PAGE EXTRACT —
((
On a former occasion, Jesus said to the multitude,
"If ye will receive it, John is the Elijah being about to come-Ηλιας ο῾ μελλων ερχεσθαλ." (Matt xi. 14)
I understand Jesus to say in these words, that Elijah's coming is still future. He says, too, "John is Elijah" - but in what sense are they identical? Let the angel of Yahweh who appeared to John's father, answer the question-
"John shall go before the Lord Israel's God in Elijah's spirit and power, to restore to posterity the fathers' dispositions, and disobedient ones to just persons' mode of thinking: to make ready a people prepared for the Lord." (Luke i. 17)
Then "Elijah's spirit and power, " like his mantle on Elisha, had fallen upon John; and hence the identity, which, however, did not at all affect the proper coming of Elijah at the appointed time. In this sense Jesus said to his disciples,
"But I say unto you
(though there is truth in what the scribes say)
that Elijah once came already, and they did not know him, but have done to him whatever they listed. John said of himself plainly, "I am not Elijah." (Matt xvii. 12)
Herald of the Kingdom and Age to Come, Nov 1855
4 John did baptize in the wilderness, and preach the baptism of repentance for the remission of sins.
Daniel's 70 Week Prophecy
The seventieth week was the week in which the covenant was confirmed in the attestations which the Father gave to Jesus as his Son, and as the Seed of Abraham and of David, to whom he had promised the land of Canaan, and the kingdom and throne of David for an everlasting inheritance.
The week of confirmation was divided between the ministry of John and that of Jesus. The former was engaged in baptizing the people into the hope of Messiah's immediate manifestation; and when he was about finishing his work, Jesus was baptized, and publicly recognised before the assembled people, as the Son of God by a voice from the excellent glory.
He was also anointed at the same time, and sealed, as the Most Holy One of Israel. John having now finished his ministry, was thrown into prison by Herod the tetrarch; and Jesus being thirty years old, entered upon the work of the latter half part of the week, or three years and a half remaining to complete the 490 (Luke 3:15,19-23).
Elpis Israel 3.4.
5 And there went out unto him all the land of Judaea, and they of Jerusalem, and were all baptized of him in the river of Jordan, confessing their sins.
It is strange that the action of gospel obedience should have occupied so much time, and so many volumes to define. Water is admitted to be the medium through which it is performed; and that the terms used in connection with its administration are burial, planting, birth, "body washed."
Can a man be buried, or a seed planted, without being put out of sight? And is not a birth an emergence from a cavity in which the thing born was previously concealed? Then water baptism is a being put out of sight in water, and to be born of it is to emerge from the bosom of the deep.
))
DATASET SECTION —
((
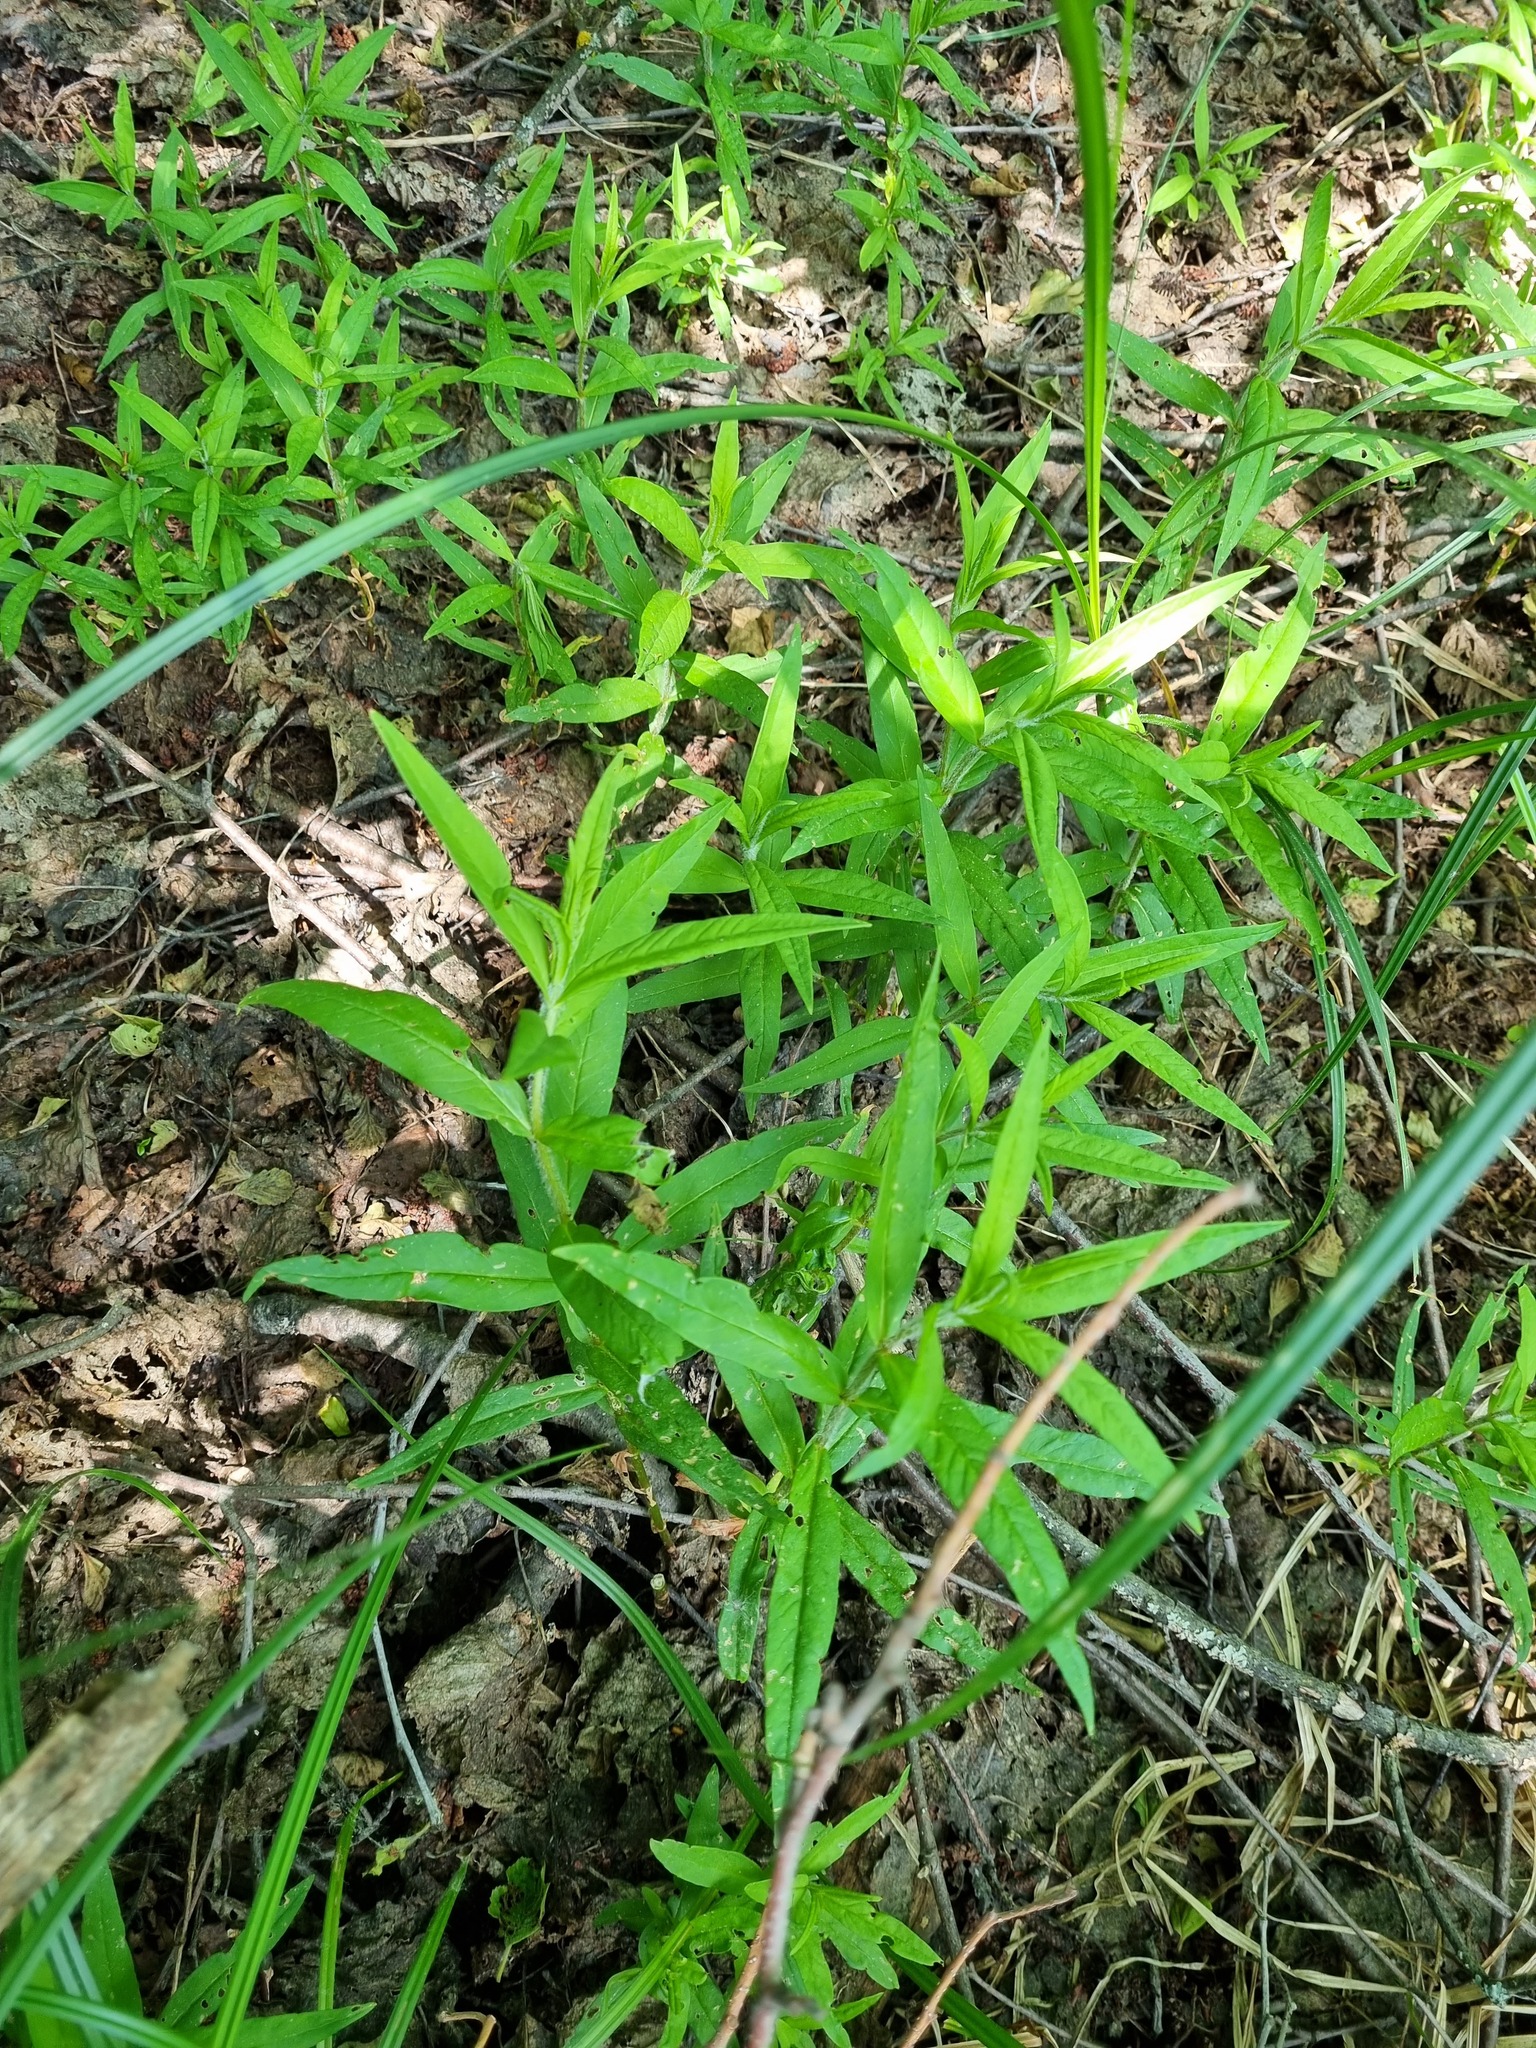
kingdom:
))
WHAT TO WORK ON — Rewrite the passage of the commentary on John and Elijah that begins with the words "that Elijah once" and ends with "an everlasting inheritance.", changing "wilderness" to "desert".

FINAL RESULT —
that Elijah once came already, and they did not know him, but have done to him whatever they listed. John said of himself plainly, "I am not Elijah." (Matt xvii. 12)
Herald of the Kingdom and Age to Come, Nov 1855
4 John did baptize in the desert, and preach the baptism of repentance for the remission of sins.
Daniel's 70 Week Prophecy
The seventieth week was the week in which the covenant was confirmed in the attestations which the Father gave to Jesus as his Son, and as the Seed of Abraham and of David, to whom he had promised the land of Canaan, and the kingdom and throne of David for an everlasting inheritance.